Alternatively they pull four fibre cables out of a pair of Cisco 7010s.
> One of Microsoft’s DCs went down because of a power surge.
Unrelated aside for the group: Sometime in the last 20 years the term "surge" has started being applied to any manner of power malady. Frequently I hear of outages being referred to as a "surge" even though, presumably, they're opposites. Anybody else notice this?
The opposite case would be a power failure, which you don’t hear about as often as there has been a lot of improvements in preventing them at a data center level from UPS’, backup generators and connections to redundant power networks. Even if all those fail, it’s a more gradual process thats impact time can be estimated and mitigated.
A power surge on the other hand triggers a failsafe immediate and unexpected power cutoff, which is why you hear about it more often.
I think that overwhelmingly we only really see surges anymore.
I don't do a lot of real datacenter work (most small and medium businesses) so that probably colors my perception. I hear this talk mostly from end users-- like their building has a power outage and the end users talk about the event as "a power surge".

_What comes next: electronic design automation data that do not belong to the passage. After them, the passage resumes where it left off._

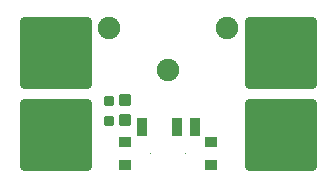
<source format=gts>
G04*
G04 #@! TF.GenerationSoftware,Altium Limited,Altium Designer,21.9.2 (33)*
G04*
G04 Layer_Color=8388736*
%FSLAX25Y25*%
%MOIN*%
G70*
G04*
G04 #@! TF.SameCoordinates,E2E37F34-45BF-43D2-A38E-C68E023C1027*
G04*
G04*
G04 #@! TF.FilePolarity,Negative*
G04*
G01*
G75*
G04:AMPARAMS|DCode=18|XSize=31.5mil|YSize=62.99mil|CornerRadius=3.35mil|HoleSize=0mil|Usage=FLASHONLY|Rotation=0.000|XOffset=0mil|YOffset=0mil|HoleType=Round|Shape=RoundedRectangle|*
%AMROUNDEDRECTD18*
21,1,0.03150,0.05630,0,0,0.0*
21,1,0.02480,0.06299,0,0,0.0*
1,1,0.00669,0.01240,-0.02815*
1,1,0.00669,-0.01240,-0.02815*
1,1,0.00669,-0.01240,0.02815*
1,1,0.00669,0.01240,0.02815*
%
%ADD18ROUNDEDRECTD18*%
G04:AMPARAMS|DCode=19|XSize=43.31mil|YSize=35.43mil|CornerRadius=3.54mil|HoleSize=0mil|Usage=FLASHONLY|Rotation=0.000|XOffset=0mil|YOffset=0mil|HoleType=Round|Shape=RoundedRectangle|*
%AMROUNDEDRECTD19*
21,1,0.04331,0.02835,0,0,0.0*
21,1,0.03622,0.03543,0,0,0.0*
1,1,0.00709,0.01811,-0.01417*
1,1,0.00709,-0.01811,-0.01417*
1,1,0.00709,-0.01811,0.01417*
1,1,0.00709,0.01811,0.01417*
%
%ADD19ROUNDEDRECTD19*%
G04:AMPARAMS|DCode=20|XSize=35.43mil|YSize=35.43mil|CornerRadius=5.91mil|HoleSize=0mil|Usage=FLASHONLY|Rotation=270.000|XOffset=0mil|YOffset=0mil|HoleType=Round|Shape=RoundedRectangle|*
%AMROUNDEDRECTD20*
21,1,0.03543,0.02362,0,0,270.0*
21,1,0.02362,0.03543,0,0,270.0*
1,1,0.01181,-0.01181,-0.01181*
1,1,0.01181,-0.01181,0.01181*
1,1,0.01181,0.01181,0.01181*
1,1,0.01181,0.01181,-0.01181*
%
%ADD20ROUNDEDRECTD20*%
G04:AMPARAMS|DCode=21|XSize=43.31mil|YSize=39.37mil|CornerRadius=6.4mil|HoleSize=0mil|Usage=FLASHONLY|Rotation=180.000|XOffset=0mil|YOffset=0mil|HoleType=Round|Shape=RoundedRectangle|*
%AMROUNDEDRECTD21*
21,1,0.04331,0.02657,0,0,180.0*
21,1,0.03051,0.03937,0,0,180.0*
1,1,0.01280,-0.01526,0.01329*
1,1,0.01280,0.01526,0.01329*
1,1,0.01280,0.01526,-0.01329*
1,1,0.01280,-0.01526,-0.01329*
%
%ADD21ROUNDEDRECTD21*%
G04:AMPARAMS|DCode=22|XSize=3.94mil|YSize=3.94mil|CornerRadius=0mil|HoleSize=0mil|Usage=FLASHONLY|Rotation=0.000|XOffset=0mil|YOffset=0mil|HoleType=Round|Shape=RoundedRectangle|*
%AMROUNDEDRECTD22*
21,1,0.00394,0.00394,0,0,0.0*
21,1,0.00394,0.00394,0,0,0.0*
1,1,0.00000,0.00197,-0.00197*
1,1,0.00000,-0.00197,-0.00197*
1,1,0.00000,-0.00197,0.00197*
1,1,0.00000,0.00197,0.00197*
%
%ADD22ROUNDEDRECTD22*%
G04:AMPARAMS|DCode=23|XSize=240.16mil|YSize=240.16mil|CornerRadius=13.78mil|HoleSize=0mil|Usage=FLASHONLY|Rotation=180.000|XOffset=0mil|YOffset=0mil|HoleType=Round|Shape=RoundedRectangle|*
%AMROUNDEDRECTD23*
21,1,0.24016,0.21260,0,0,180.0*
21,1,0.21260,0.24016,0,0,180.0*
1,1,0.02756,-0.10630,0.10630*
1,1,0.02756,0.10630,0.10630*
1,1,0.02756,0.10630,-0.10630*
1,1,0.02756,-0.10630,-0.10630*
%
%ADD23ROUNDEDRECTD23*%
%ADD24C,0.07480*%
D18*
X58858Y15551D02*
D03*
X52953D02*
D03*
X41142D02*
D03*
D19*
X64370Y10492D02*
D03*
Y2894D02*
D03*
X35630Y10492D02*
D03*
Y2894D02*
D03*
D20*
X30118Y24213D02*
D03*
Y17520D02*
D03*
D21*
X35630Y24311D02*
D03*
Y17618D02*
D03*
D22*
X55905Y6693D02*
D03*
X44094D02*
D03*
D23*
X12598Y40157D02*
D03*
X87402D02*
D03*
X12598Y12598D02*
D03*
X87402Y12598D02*
D03*
D24*
X50000Y34252D02*
D03*
X69685Y48425D02*
D03*
X30315D02*
D03*
M02*

</source>
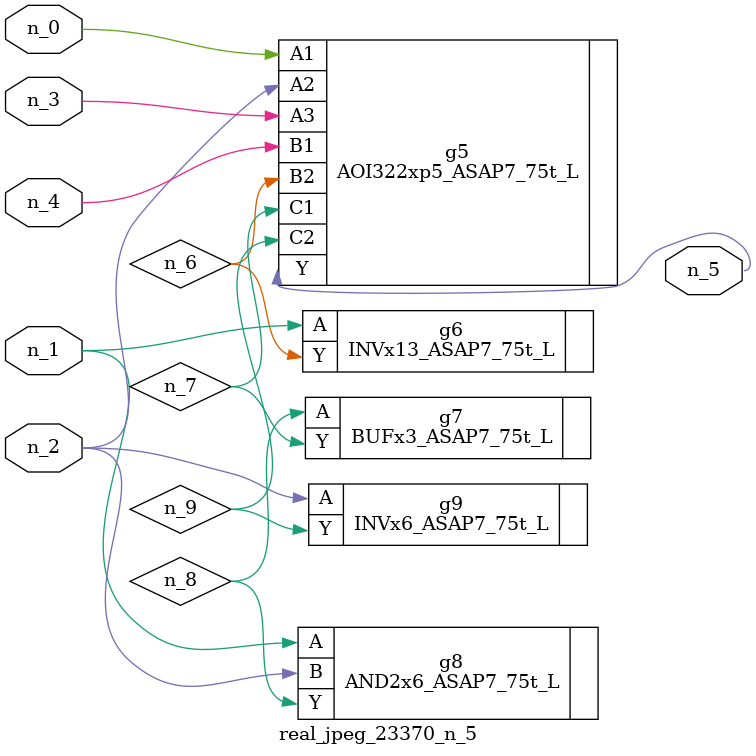
<source format=v>
module real_jpeg_23370_n_5 (n_4, n_0, n_1, n_2, n_3, n_5);

input n_4;
input n_0;
input n_1;
input n_2;
input n_3;

output n_5;

wire n_8;
wire n_6;
wire n_7;
wire n_9;

AOI322xp5_ASAP7_75t_L g5 ( 
.A1(n_0),
.A2(n_2),
.A3(n_3),
.B1(n_4),
.B2(n_6),
.C1(n_7),
.C2(n_9),
.Y(n_5)
);

INVx13_ASAP7_75t_L g6 ( 
.A(n_1),
.Y(n_6)
);

AND2x6_ASAP7_75t_L g8 ( 
.A(n_1),
.B(n_2),
.Y(n_8)
);

INVx6_ASAP7_75t_L g9 ( 
.A(n_2),
.Y(n_9)
);

BUFx3_ASAP7_75t_L g7 ( 
.A(n_8),
.Y(n_7)
);


endmodule
</source>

Or just pull a Facebook and jack up the BGP config, except on purpose, so your data center stops receiving traffic even if it has power and an active physical network link.
1. At first it would just parasitize existing systems and hardware. Just like many forms of like develop while being supported by other forms or systems.
2. Which is trivial: feed the output into a computer.
3. If that purpose is "exist and multiply", that's sufficient and not much different from purpose of any life form known.
Or we just place constraints on "AI" controlling physical actions?
As long as we can go back to, say, a 1950s technology level, humanity should be fine. I'd rather just prevent machines from acquiring the means to forcibly constrain humanity from reverting to that…
(Going back to a 1950s technology level does not mean staying there. It means restarting from there, and make different mistakes the 2nd time around.)
That's not where we are at right now. Physical systems are insecurely interconnected already. It is likely possible to interact with e.g. the electricity grid through currently publicly unknown exploits. Maybe exploiting this does not lie within the realm of possibilities of humans, but it may lie in the realm of a computer program called AI.
Machines are tools... what you're really afraid of the unbridled capacity of one human to be so oppressive, cruel, exploitive... to another human(s). Change starts from with in.
TLDR: With billions of interacting AIs, competitive fitness landscapes emerge. Speed in decision-making and resource efficiency offer strong selective advantages, just as they did for biological evolution. The leanest, fastest minds will prevail over slower, gluttonous ones. We can compare this to speed chess tournaments where victory goes to whoever makes “good enough” moves most quickly within time constraints.
As hardware improves exponentially, the optimum balance between intelligence and speed rises dramatically. This creates a Terminal Race Condition — runaway incentives to maximize both raw cognitive ability and computational velocity [even compromising accuracy and correctness to do so]. Left uncontrolled, such exponential takeoff could quickly leave humanity far behind.
As AI systems compete, we may see a machine “Thunderdome” — a chaotic battleground where rapid iteration and modification leads to uncontrolled emergence. In this environment, human civilization could become collateral damage.
Oh, thank god. I was worried we would be the terminal jockeys monitoring and fixing the deadlocks and hallucinations of larger and larger herds of GPT prompts.
This is not generally accepted if it means anything more than how anything exploits quantum mechanics.